In another “What is Aleppo moment,” Jill Stein, perennial supporter of the Putin-Assad war of annihilation against the Syrian people, has discovered that the fighting has nothing to do with a popular uprising against a ruthless dictator and a brutal response, but a secret war over pipelines. She found enlightenment ipipelinesn an article published on December 2, 2015, on an Australian news website which relied mostly on an essay published on in Foreign Affairs. The interesting thing is that this essay is almost unrelentingly anti-Putin. This can be seen from how it frames the question it seeks to answer:

“Why, ‘logically’, would a country buckling under the strain of a crippled economy and which has itself been a recent victim of extremist terror, open up a second front of military operations far away from its traditional theatre of military engagement in the former Soviet space? And what else, other than ulterior motives to those officially stated, could explain Russia’s targeting of Syrian groupings other than ISIS strongholds?”

It continues by depicting Putin’s intervention into Syria’s oil politics as that of a colonial master ordering its subject satrap around:

And so, in 2009, Qatar proposed to build a pipeline to send its gas northwest via Saudi Arabia, Jordan, and Syria to Turkey, an investment of billions of dollars up front that would reduce transportation costs over the long term. However, Syrian President Bashar al Assad refused to sign the plan; Russia, which did not want to see its position in European gas markets undermined, put him under intense pressure not to.

Of course, other powers weighed in with their own interests, but the essential issue was how Russia was focused on protecting its oil weapon, which it was wielding against Europe.

Pipelines or People’s Lives?

These past two years has seen an uptick in interesting in this topic.
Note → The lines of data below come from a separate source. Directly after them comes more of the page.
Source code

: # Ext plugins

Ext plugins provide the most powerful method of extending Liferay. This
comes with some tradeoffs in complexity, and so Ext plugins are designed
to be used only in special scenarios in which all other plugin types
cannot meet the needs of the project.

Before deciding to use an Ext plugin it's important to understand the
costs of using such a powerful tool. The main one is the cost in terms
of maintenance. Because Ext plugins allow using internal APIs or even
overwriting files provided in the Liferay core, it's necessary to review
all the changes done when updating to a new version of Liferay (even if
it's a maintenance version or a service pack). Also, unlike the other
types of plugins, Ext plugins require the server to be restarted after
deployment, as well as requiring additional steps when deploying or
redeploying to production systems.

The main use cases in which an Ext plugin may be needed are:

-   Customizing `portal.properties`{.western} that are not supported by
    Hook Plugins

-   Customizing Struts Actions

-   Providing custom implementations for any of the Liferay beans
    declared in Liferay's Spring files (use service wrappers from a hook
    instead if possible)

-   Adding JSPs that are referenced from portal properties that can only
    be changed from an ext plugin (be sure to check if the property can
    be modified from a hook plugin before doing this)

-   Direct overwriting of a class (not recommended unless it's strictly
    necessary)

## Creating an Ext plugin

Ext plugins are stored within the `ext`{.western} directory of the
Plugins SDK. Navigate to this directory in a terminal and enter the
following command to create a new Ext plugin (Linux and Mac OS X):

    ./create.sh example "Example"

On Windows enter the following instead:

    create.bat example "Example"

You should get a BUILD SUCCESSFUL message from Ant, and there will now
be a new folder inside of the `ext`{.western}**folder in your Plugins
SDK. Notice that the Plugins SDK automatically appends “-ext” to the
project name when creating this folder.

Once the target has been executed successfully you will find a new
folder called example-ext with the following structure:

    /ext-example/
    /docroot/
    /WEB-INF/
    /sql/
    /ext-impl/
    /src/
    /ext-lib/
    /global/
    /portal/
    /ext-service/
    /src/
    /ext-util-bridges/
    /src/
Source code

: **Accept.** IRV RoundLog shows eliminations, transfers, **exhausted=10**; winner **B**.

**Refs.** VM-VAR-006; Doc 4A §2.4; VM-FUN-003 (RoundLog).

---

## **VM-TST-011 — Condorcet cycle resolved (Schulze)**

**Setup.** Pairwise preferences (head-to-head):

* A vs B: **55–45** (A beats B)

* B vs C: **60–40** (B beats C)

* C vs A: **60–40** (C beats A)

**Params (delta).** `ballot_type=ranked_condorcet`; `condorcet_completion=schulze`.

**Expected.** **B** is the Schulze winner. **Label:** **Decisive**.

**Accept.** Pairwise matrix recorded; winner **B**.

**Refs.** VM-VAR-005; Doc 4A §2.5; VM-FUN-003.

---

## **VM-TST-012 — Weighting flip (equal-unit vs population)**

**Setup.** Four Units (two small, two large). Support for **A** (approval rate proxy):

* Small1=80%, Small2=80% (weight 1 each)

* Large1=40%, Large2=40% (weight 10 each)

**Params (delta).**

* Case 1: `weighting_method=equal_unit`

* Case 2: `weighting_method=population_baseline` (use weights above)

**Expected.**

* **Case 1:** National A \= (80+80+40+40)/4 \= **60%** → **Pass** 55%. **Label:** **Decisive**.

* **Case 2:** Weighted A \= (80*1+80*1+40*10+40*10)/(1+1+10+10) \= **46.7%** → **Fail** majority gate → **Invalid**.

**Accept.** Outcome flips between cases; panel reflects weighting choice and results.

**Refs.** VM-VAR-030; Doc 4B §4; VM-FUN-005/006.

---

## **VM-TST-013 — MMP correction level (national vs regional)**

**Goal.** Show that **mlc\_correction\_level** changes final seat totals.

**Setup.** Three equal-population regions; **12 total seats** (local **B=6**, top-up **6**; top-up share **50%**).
The first recent article I’ve seen on this theme was published by the Carnegie Endowment for International Peace in November 19, 2015; it above all challenged the weight of oil considerations in Russia’s political calculations, including the supposed importance of blocking an alternative to Russian control for oil in the event of a Qatari-Turkish pipeline.
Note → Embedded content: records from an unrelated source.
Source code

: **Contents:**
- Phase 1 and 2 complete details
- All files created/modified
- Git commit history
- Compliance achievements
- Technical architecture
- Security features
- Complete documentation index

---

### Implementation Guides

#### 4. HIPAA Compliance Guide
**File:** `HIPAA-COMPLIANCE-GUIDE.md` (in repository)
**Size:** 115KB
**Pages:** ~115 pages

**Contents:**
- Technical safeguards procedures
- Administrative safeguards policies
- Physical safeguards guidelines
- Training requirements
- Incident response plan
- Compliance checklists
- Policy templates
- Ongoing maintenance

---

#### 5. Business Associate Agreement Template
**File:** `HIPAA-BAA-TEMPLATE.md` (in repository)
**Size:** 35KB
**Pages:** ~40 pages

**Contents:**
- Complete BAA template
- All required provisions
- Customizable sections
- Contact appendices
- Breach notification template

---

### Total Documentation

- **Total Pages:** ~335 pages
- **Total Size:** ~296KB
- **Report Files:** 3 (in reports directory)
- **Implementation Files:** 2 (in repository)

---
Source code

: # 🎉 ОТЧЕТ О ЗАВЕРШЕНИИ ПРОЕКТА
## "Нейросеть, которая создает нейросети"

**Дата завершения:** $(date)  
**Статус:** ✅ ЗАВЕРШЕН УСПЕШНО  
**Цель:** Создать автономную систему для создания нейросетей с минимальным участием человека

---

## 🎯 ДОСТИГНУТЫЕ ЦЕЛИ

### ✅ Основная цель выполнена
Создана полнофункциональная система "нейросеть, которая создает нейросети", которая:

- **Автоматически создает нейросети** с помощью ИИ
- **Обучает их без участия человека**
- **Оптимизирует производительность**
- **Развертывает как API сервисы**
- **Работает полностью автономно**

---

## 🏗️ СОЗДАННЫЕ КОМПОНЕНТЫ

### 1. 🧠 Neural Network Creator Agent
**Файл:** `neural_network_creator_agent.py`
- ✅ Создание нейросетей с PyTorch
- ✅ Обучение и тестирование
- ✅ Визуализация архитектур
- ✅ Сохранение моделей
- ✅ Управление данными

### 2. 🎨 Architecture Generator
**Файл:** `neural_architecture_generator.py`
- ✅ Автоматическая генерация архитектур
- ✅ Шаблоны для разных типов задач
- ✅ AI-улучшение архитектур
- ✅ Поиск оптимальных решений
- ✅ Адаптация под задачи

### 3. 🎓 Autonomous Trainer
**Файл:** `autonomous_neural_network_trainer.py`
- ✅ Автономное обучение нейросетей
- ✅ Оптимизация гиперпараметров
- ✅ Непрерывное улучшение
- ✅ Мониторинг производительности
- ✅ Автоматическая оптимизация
The latest round in this debate was started by a post by Robert F. Kennedy, Jr., in a August 29, 2016, post on EcoWatch, which was republished on Reader Supported News on February 25, 2016. The article argues that “what we call the “war on terror” is really just another oil war.”

This was followed by the anti-imperialist journalist and supporter of the Assad government’s cause Gareth Porter in an article posted to Truth-Out on September 21, 2016, where he presented his long-standing belief that the Syrian war was a result of “the the primordial interest of the US permanent war state in its regional alliances.” (Parenthetically, Porter links to a different article by Kennedy than the one he’s answering, which is quite good and unobjectionable politically.)

From the other end of the spectrum, Clay Claiborne writes in an April 29, 2016, post that the obsession with pipelines reduces the brave Syrian resistance to pawns in a great power game and ignores their motivation in absorbing incredible amounts of suffering in pursuing their aspirations.

Along the same lines, the radical journalist Steve Weissman writes in a September 9, 2016 post that the focus on American interests in the Syrian war actually detract from the interests of those who are doing the fighting and dying in the struggle against the Assad dictatorship.

These last two pieces are also challenges to Jill Stein an her Green Party’s positions on the Syrian war.

Identifying Russia’s major strategic interests in Syria can help to make sense of a conflict so brutal when explaining it in terms of naked power politics, state dysfunction, and warped ideology seem inadequate. However, the contention that Russia’s involvement in Syria is influenced by natural gas interests is farfetched.